The evolution over time of arc flows and costs can effectively be described through day-to-day dynamic assignment models. The specification of these models requires an extension of models for the equilibrium assignment by including sub-models of

• User memory and learning: how users forecast the level of service that they will experience today, from experience and other sources of information, such as informative systems, about previous days;

• User habit and inertia to change: how users make a choice today, possibly repeating yesterday choice to avoid the effort needed to take a decision, or reconsidering it according to the forecasted level of service.

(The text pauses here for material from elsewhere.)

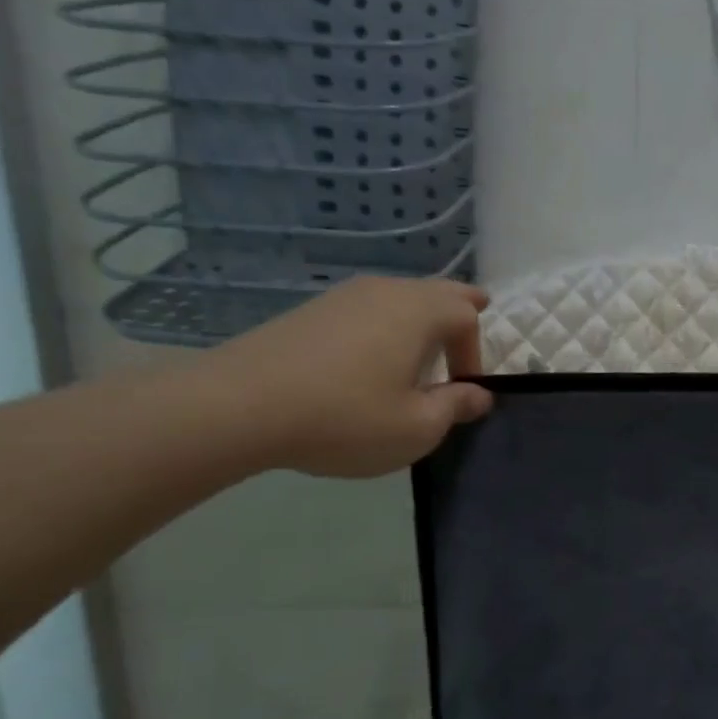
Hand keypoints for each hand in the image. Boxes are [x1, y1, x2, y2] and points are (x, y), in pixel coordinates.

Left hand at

The arc cost updating relation, modeling user memory and learning, gives the today forecasted route costs with respect to previous day costs. It extends the arc cost function. In the simplest instance, this relation can be specified by an exponential smoothing (ES) filter, say a convex combination of yesterday route forecasted costs and yesterday actual route costs, given by an affine transformation of the yesterday arc costs.

The arc flow updating relation, modeling user habit and inertia to change, gives the today arc flow with respect to forecasted costs and previous day flows. It extends the above arc flow function. In the simplest instance, this relation too can be specified by an exponential smoothing (ES) filter, say a convex combination of yesterday arc flows due to users who do not reconsider their yesterday choice and today arc flows due to users who reconsider their yesterday choice.

The arc flow updating relation can be combined with the arc cost updating relation to specify Deterministic Process (DP) models for day-to-day dynamic assignment. Their structure is shown in Figure 4.

The fixed-point states of the DP model specified by the ES filters are equivalent to the equilibrium states as defined by FP model mentioned above). Applying techniques from the theory of discrete-time non-linear dynamic systems, the above DP models can be used to study the local stability of each fixed-point state, say whether it is an attractor. Moreover, a bifurcation analysis can be carried to single out which attractor is reached by the evolution over time when an input data and or a parameter is changed.

The DP model specification can be used as a base to specify time discrete Stochastic Process models, which may provide full statistical characterization.

3.4 Within-day dynamic assignment to congested network

All the above models can be extended to cope with Within-day Dynamics requiring highly non-linear specification. This kind of models are useful to describe while-trip re-routing due to interaction with information and/or control system as well as queuing phenomena.